> [What to work on]:
In the comment thread, what variety of AN does Karl say his is?

> [Text provided]:
Also, thanks for being the first person to respond. I should come up with some sort of little prize. I'm in the middle of making jewelry for wedding my daughter's attending. Would you like a bracelet? Hmmm...? lolol!

Karl said...

Hey, Jim!

I guess in essence I don't have the chutzpah to impose my will/feelings on an unconsenting majority. To commit the greatest act of homicide in the cosmos is not really my style. I do have a respect for the liberty of others' to continue their lives if they wish, even if they get up to activities such as procreation that I cannot condone.

Also, I don't subscribe to the view that life is nothing but endless suffering. While structurally shot through by suffering, frustration and entropy the majority claim to enjoy it and find it worthwhile, so I'm not going to impose some form of Marxist "false consciousness" view on the opinions of others. My AN is of the prudential variety: procreation is a risk I cannot justify.

Also, the essence of AN is a certain kind of withdrawal and "non-action", ie desisting from the activities of the majority. To step in with one super-duper form of activity, ie ending all life seems oddly dissonant to me with the spirit of AN.

Hope that clarifies!

metamorphhh said...

Karl- What would you say is the basis of your moral perspective? Would you consider yourself to be a 'subjectivist' in such matters? As opposed to, say, what I understand to be the efilist's deotological position of objective moral states and their concomitant obligations?

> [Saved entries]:
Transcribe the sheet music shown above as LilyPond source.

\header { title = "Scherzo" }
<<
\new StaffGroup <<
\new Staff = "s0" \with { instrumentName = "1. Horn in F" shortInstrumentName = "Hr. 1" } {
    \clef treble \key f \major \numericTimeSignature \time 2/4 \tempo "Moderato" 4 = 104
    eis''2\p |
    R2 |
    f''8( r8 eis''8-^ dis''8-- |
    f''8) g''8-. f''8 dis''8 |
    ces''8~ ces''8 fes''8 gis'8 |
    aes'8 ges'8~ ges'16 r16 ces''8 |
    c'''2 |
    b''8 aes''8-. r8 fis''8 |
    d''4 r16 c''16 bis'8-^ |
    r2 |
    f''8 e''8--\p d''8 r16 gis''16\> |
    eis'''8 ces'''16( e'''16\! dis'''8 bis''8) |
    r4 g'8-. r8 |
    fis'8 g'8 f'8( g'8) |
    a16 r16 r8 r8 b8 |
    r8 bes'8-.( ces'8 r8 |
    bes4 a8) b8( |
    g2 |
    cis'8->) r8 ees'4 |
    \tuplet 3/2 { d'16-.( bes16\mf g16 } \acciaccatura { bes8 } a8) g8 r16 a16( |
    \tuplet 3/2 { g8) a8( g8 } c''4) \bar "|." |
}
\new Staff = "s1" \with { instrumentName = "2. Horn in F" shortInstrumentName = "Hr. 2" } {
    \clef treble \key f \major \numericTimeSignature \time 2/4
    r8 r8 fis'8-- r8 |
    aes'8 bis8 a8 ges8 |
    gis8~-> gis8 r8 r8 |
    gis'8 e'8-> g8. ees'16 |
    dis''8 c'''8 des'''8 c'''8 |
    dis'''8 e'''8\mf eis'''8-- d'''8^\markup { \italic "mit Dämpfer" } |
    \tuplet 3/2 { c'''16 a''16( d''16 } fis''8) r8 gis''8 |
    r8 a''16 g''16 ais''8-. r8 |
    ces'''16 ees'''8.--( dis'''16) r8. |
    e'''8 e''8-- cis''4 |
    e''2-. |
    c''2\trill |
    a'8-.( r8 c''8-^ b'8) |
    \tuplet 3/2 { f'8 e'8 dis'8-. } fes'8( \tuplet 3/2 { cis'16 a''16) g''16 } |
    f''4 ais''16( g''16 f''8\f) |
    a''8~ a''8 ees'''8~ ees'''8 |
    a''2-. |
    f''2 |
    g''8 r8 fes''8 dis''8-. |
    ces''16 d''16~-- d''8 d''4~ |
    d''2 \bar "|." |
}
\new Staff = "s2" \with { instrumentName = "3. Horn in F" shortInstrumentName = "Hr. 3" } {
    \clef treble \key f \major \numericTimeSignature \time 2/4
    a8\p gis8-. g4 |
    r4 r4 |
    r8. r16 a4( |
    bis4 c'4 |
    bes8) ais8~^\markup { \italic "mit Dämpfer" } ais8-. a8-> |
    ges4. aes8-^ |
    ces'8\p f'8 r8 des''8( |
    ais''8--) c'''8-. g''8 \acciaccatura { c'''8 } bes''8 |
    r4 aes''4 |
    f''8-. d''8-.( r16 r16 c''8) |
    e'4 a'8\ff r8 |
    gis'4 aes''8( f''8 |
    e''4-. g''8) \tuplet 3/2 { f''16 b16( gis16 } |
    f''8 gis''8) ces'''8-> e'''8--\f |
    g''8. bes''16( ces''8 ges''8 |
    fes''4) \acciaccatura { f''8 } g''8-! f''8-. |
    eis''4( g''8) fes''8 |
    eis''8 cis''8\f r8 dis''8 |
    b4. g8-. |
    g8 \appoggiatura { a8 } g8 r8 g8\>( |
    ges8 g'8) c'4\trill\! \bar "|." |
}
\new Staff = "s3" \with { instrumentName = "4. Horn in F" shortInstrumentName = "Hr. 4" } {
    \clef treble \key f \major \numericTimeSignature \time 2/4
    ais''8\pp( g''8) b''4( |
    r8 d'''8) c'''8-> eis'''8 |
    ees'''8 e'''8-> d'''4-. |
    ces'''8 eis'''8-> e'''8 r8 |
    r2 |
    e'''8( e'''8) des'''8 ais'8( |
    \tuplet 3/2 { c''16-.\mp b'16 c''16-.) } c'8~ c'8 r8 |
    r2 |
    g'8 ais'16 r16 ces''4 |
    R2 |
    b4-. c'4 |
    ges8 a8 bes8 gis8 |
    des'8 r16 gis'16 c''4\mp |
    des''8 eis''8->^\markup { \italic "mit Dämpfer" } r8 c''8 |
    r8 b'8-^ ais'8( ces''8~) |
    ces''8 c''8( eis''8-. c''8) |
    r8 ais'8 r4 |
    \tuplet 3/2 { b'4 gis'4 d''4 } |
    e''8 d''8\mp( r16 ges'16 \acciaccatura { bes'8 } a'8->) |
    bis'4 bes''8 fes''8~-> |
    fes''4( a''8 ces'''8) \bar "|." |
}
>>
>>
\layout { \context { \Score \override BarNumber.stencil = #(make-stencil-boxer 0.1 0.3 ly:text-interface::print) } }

> [Exercise response]:
The prudential variety, since procreation is a risk Karl cannot justify.